Il mouille le bout de ses doigts avec la langue et se met à les feuilleter. Ville d'Hesdin, janvier 2005. À la une, la photo d'une voiture, pliée aussi facilement que du papier crépon. Le titre, dévastateur : « Quatre jeunes tués sur la nationale meurtrière ». Un long article, en première page, avec de nombreux témoignages. On y parle d'alcool, de vitesse, d'imprudence. Luc referme le journal et le place derrière lui. Négatif.

Le docteur accélère ses recherches. Des titres, des photos. « Accidents, inculpation, carnage, carambolage, autoroute, route, communale, tué, mort, jugement, prison... » Encore, toujours, des accidents routiers. Quel que soit le journal. Quelle que soit la date.

Rien dans les éditions de La Voix du Nord de 2005, ni dans celles des autres années. Chaque fois, en noir et blanc ou en couleur, des visages de témoins, de responsables, d'accidentés, mais pas le visage du patient Ail. Luc se frotte les paupières. Se serait-il trompé ? N'a-t-il jamais vu le catatonique ? Non. S'il est remonté dans le grenier, s'il ose braver ses cauchemars, c'est qu'il y a une raison, c'est que, quelque part au fond de lui-même, son cerveau l'a reconnu.

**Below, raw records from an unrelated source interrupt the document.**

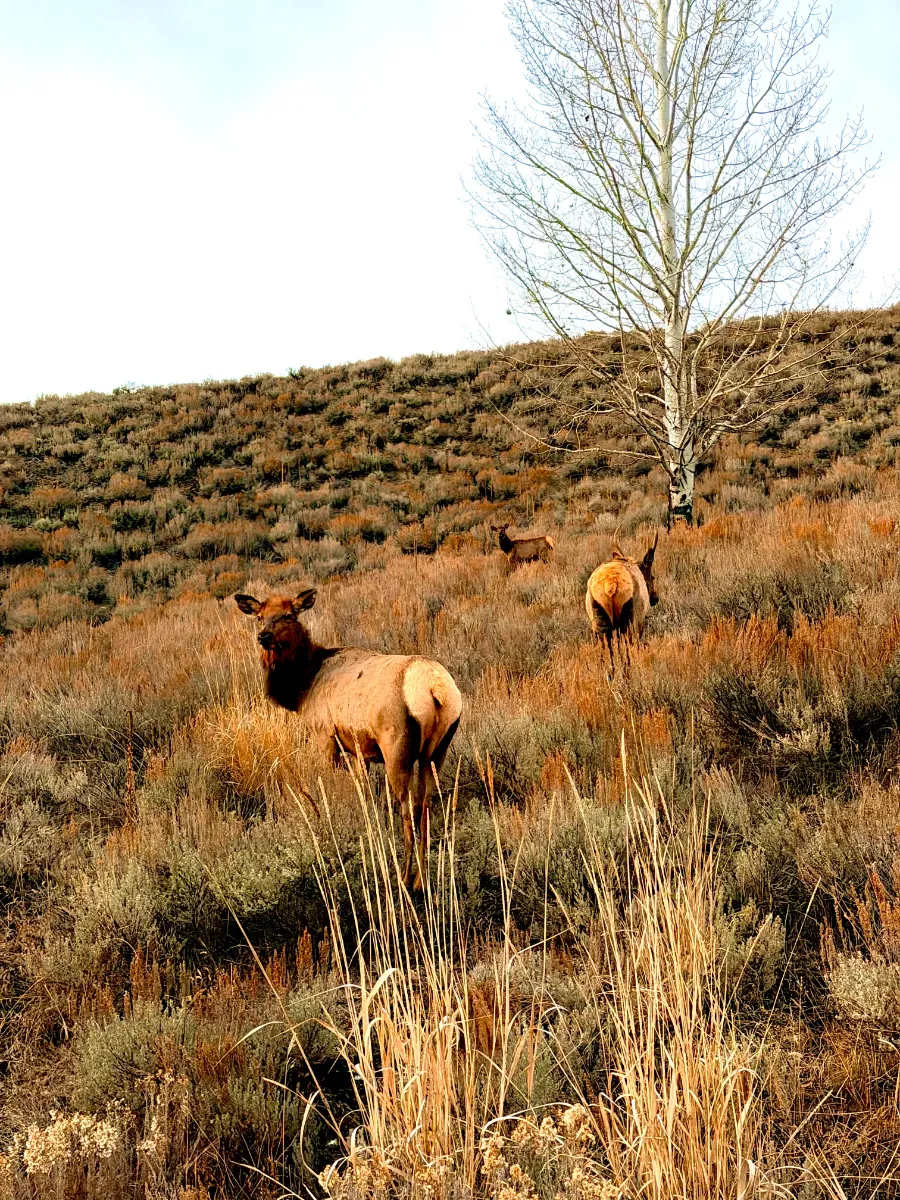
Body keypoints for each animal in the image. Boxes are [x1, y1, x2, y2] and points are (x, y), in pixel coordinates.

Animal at [234, 588, 462, 891]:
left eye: (289, 615)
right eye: (259, 616)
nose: (264, 636)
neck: (303, 688)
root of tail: (435, 688)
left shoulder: (325, 735)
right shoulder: (359, 751)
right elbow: (364, 795)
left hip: (396, 745)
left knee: (406, 808)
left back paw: (404, 878)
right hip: (437, 750)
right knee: (426, 803)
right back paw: (421, 879)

Doigts humides, froissement de papier. Des cartons se vident, des villes, des mois, des années défilent. Rien toujours rien.

Quand, soudain...

Journal Ouest-France, édition du 8 mai 2004.

Emballement du rythme cardiaque. Tempes bouillonnantes. Tiraillements oculaires.

Luc oriente plus encore la double page vers l'ampoule. Une photo. Un homme, légèrement de trois quarts par rapport à l'objectif. Les yeux. La bouche. C'est lui. Luc mettrait sa main à couper que l'individu sur la photo et celui de la chambre Al 1 ne font qu'un.